Lockheed Martin, which designed and built the Orion spacecraft for NASA, is leading the development and integration of the payload. It worked with Amazon and Cisco to custom-build the hardware and software for testing Alexa and Webex.
Unlike Earth-bound digital assistants and videoconference tools that send data to the cloud, Callisto will rely on a database aboard Orion and use NASA's Deep Space Network for communications, NASA officials said.
Webex will connect the onboard tablet to devices and whiteboards at mission control, demonstrating how its video compression technology can enable high-quality video collaboration over the Deep Space Network using less bandwidth.
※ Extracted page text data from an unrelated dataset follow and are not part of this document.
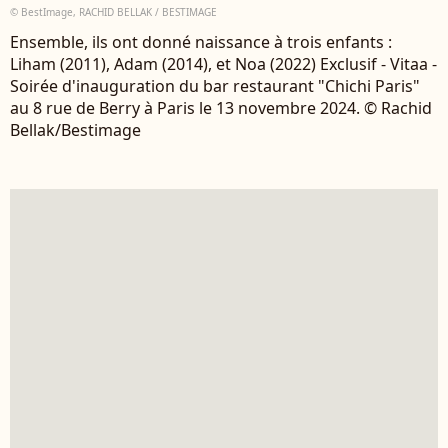
© BestImage, RACHID BELLAK / BESTIMAGE
Ensemble, ils ont donné naissance à trois enfants :
Liham (2011), Adam (2014), et Noa (2022) Exclusif - Vitaa -
Soirée d'inauguration du bar restaurant "Chichi Paris"
au 8 rue de Berry à Paris le 13 novembre 2024. © Rachid
Bellak/Bestimage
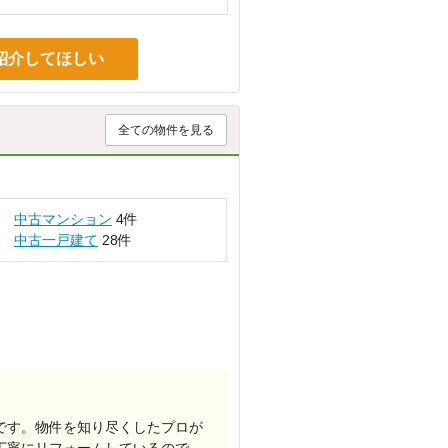
紹介してほしい
全ての物件を見る
中古マンション
4件
中古一戸建て
28件
です。物件を知り尽くしたプロが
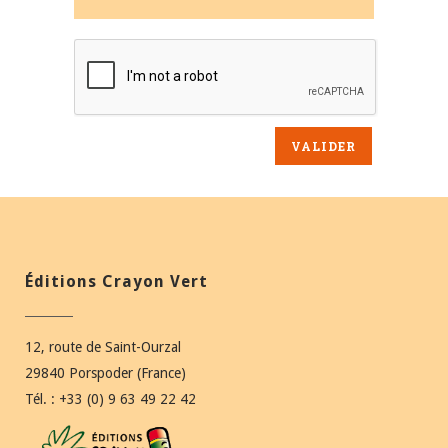
Éditions Crayon Vert
12, route de Saint-Ourzal
29840 Porspoder (France)
Tél. : +33 (0) 9 63 49 22 42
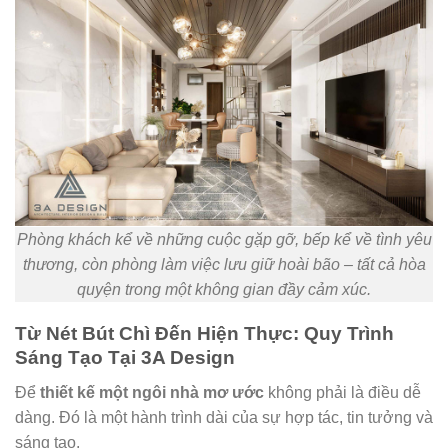
Phòng khách kể về những cuộc gặp gỡ, bếp kể về tình yêu
thương, còn phòng làm việc lưu giữ hoài bão – tất cả hòa
quyện trong một không gian đầy cảm xúc.
Từ Nét Bút Chì Đến Hiện Thực: Quy Trình
Sáng Tạo Tại 3A Design
Để
thiết kế một ngôi nhà mơ ước
không phải là điều dễ
dàng. Đó là một hành trình dài của sự hợp tác, tin tưởng và
sáng tạo.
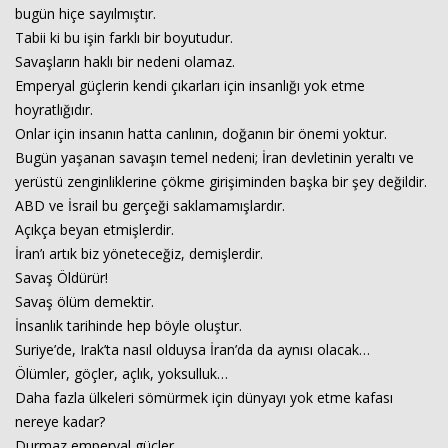
bugün hiçe sayılmıştır.
Tabii ki bu işin farklı bir boyutudur.
Savaşların haklı bir nedeni olamaz.
Emperyal güçlerin kendi çıkarları için insanlığı yok etme
hoyratlığıdır.
Onlar için insanın hatta canlının, doğanın bir önemi yoktur.
Bugün yaşanan savaşın temel nedeni; İran devletinin yeraltı ve
yerüstü zenginliklerine çökme girişiminden başka bir şey değildir.
ABD ve İsrail bu gerçeği saklamamışlardır.
Açıkça beyan etmişlerdir.
İran’ı artık biz yöneteceğiz, demişlerdir.
Savaş Öldürür!
Savaş ölüm demektir.
İnsanlık tarihinde hep böyle oluştur.
Suriye’de, Irak’ta nasıl olduysa İran’da da aynısı olacak…
Ölümler, göçler, açlık, yoksulluk…
Daha fazla ülkeleri sömürmek için dünyayı yok etme kafası
nereye kadar?
Durmaz emperyal güçler…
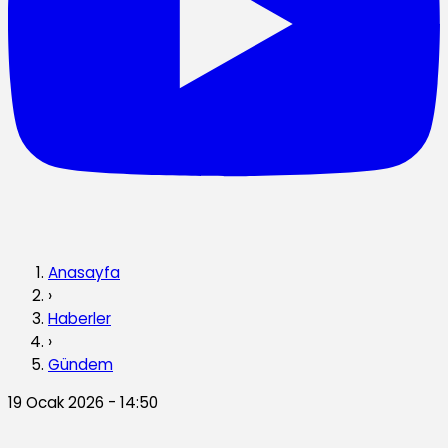
Anasayfa
›
Haberler
›
Gündem
19 Ocak 2026 - 14:50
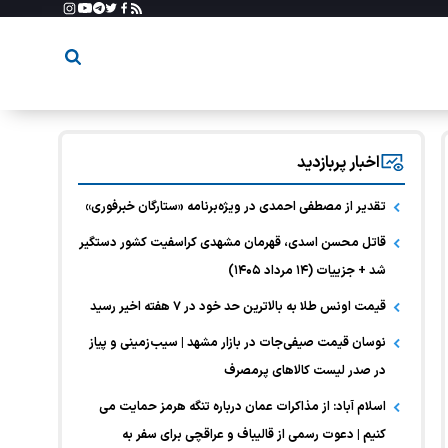
اخبار پربازدید
تقدیر از مصطفی احمدی در ویژه‌برنامه «ستارگان خبرفوری»
قاتل محسن اسدی، قهرمان مشهدی کراسفیت کشور دستگیر
شد + جزییات (۱۴ مرداد ۱۴۰۵)
قیمت اونس طلا به بالاترین حد خود در ۷ هفته اخیر رسید
نوسان قیمت صیفی‌جات در بازار مشهد | سیب‌زمینی و پیاز
در صدر لیست کالا‌های پرمصرف
اسلام آباد: از مذاکرات عمان درباره تنگه هرمز حمایت می
کنیم | دعوت رسمی از قالیباف و عراقچی برای سفر به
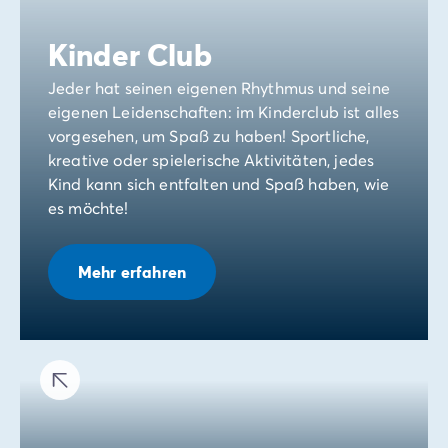
Kinder Club
Jeder hat seinen eigenen Rhythmus und seine
eigenen Leidenschaften: im Kinderclub ist alles
vorgesehen, um Spaß zu haben! Sportliche,
kreative oder spielerische Aktivitäten, jedes
Kind kann sich entfalten und Spaß haben, wie
es möchte!
Mehr erfahren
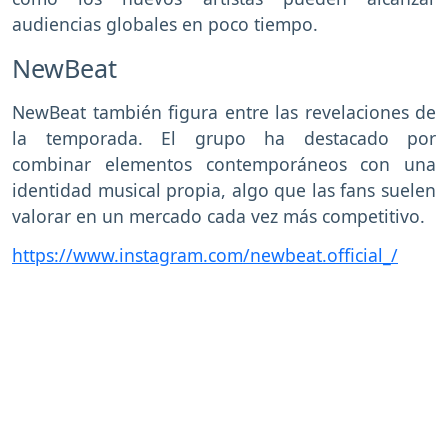
audiencias globales en poco tiempo.
NewBeat
NewBeat también figura entre las revelaciones de
la temporada. El grupo ha destacado por
combinar elementos contemporáneos con una
identidad musical propia, algo que las fans suelen
valorar en un mercado cada vez más competitivo.
https://www.instagram.com/newbeat.official_/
New local-processing technology for Alexa will allow it to perform with little or no connectivity to Earth. Alexa will connect directly to Orion's computer to access real-time telemetry data and respond to mission-specific questions through voice commands. For questions that can't be handled onboard, Alexa will use the Deep Space network to contact mission control.
Because Orion will be unmanned, the partners designed a virtual crew experience to allow operators to interact with Callisto and evaluate its performance. Participants at mission control and virtual crew members will ask Alexa questions or issue commands, and cameras inside the spacecraft will record responses from the digital voice assistant and the tablet's video display. Video and audio of the interactions will be transmitted back to Earth throughout the mission so the performance of the onboard systems can be evaluated.
The ideas is that, as astronauts venture deeper into space and latency grows in communications back to earth, Callisto can help crews be more self reliant. It can be considered a “pathfinder” technology for next-generation crews, said Rob Chambers, Lockheed Martin's director of strategy for human spaceflight. Callisto also can process the raw data on the mission and present it to the crew by voice to give them independent situational awareness.
“It’s a new way of interacting not just with the cockpit of a spacecraft, but it could also show up in landers, in habitats or in rovers, and in the future, in Mars spacecraft and landers,” Chambers said.
“I can imagine a future where astronauts can access information on flight status and telemetry … through simple voice commands,” said Howard Hu, deputy Orion program manager at NASA’s Johnson Space Center in Houston. “Orion is already the most advanced spacecraft ever developed to carry astronauts to the Moon, and voice activation technology could take it to the next level by enabling the interactive computer systems of science fiction spaceships to become a reality.”
Orion is currently scheduled to launch in early 2022 from NASA's Kennedy Space Center for a multi-week journey around the Moon and back.